The BA’s chief executive Tim Godfray said that while he supported the proposals made by Justin Tomlinson, chair of the All Party Parliamentary Group on Libraries, that e-book lending should only be possible by a physical visit to a library, he said the money received on charging a library user to loan an e-book should be pumped back into buying more books.
Godfray also said the views of booksellers should be represented in the cross-industry review into e-book lending, as the practice could damage booksellers.
Godfray said: “The BA has campaigned for several years to mitigate the potential damage that library e-book lending could have on our book retailing sector. We do have concerns, however, over Mr Tomlinson’s suggestion that e-book lending revenue should be used to finance a variety of library services, as revenue generated from any library book lending should in our view fund the purchase of future books.
"We must be vigilant that the government is not seeking to create a stealth revenue to underwrite what has always been the public funding of libraries. To ensure that booksellers continue to be fully represented within the Vaizey Review of E-book Lending, I have requested that the BA be given a seat at the table.”
The Department of Culture, Media and Sport has recently updated its advice on PLR payments in volunteer-run libraries after claims it wasn’t giving clear instruction to local councils on how whether and how it should be paid.
The DCMS has now said it will “decide after careful consideration, on a case-by-case basis,” whether any particular library falls within the statutory public library service. The department added: “If a library falls within the PLR scheme loans of books from those libraries will be relevant for the calculation of PLR payments to authors by the Registrar. Therefore depending on the individual facts of a case, it is possible for a community-supported library to form part of a library authority’s statutory provision, in which case it falls within the PLR scheme; or alternatively on different facts a community-managed library may fall entirely outside of an authority’s statutory provision.”
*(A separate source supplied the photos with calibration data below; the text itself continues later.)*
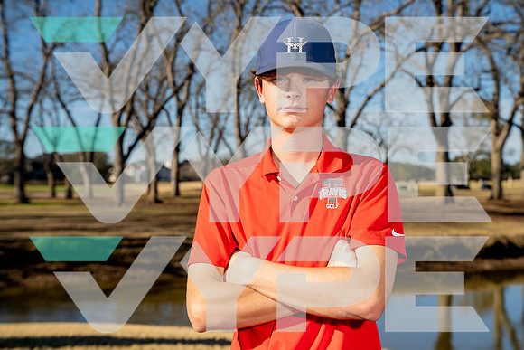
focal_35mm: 58
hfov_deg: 34.5
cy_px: 175
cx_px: 262
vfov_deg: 23.4
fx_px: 844
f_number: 5.6
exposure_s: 1/250
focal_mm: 58
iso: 100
However the Society of Author’s general secretary Nicola Solomon has written to Vaizey for the second time demanding answers after she felt he failed to address her original questions. Solomon has asked Vaizey to assure her the government fund for PLR payments to author will not be reduced further. She has also reiterated her calls for authors to be paid PLR on e-book loans, as it is bound to do under section 43 of the Digital Economy Act.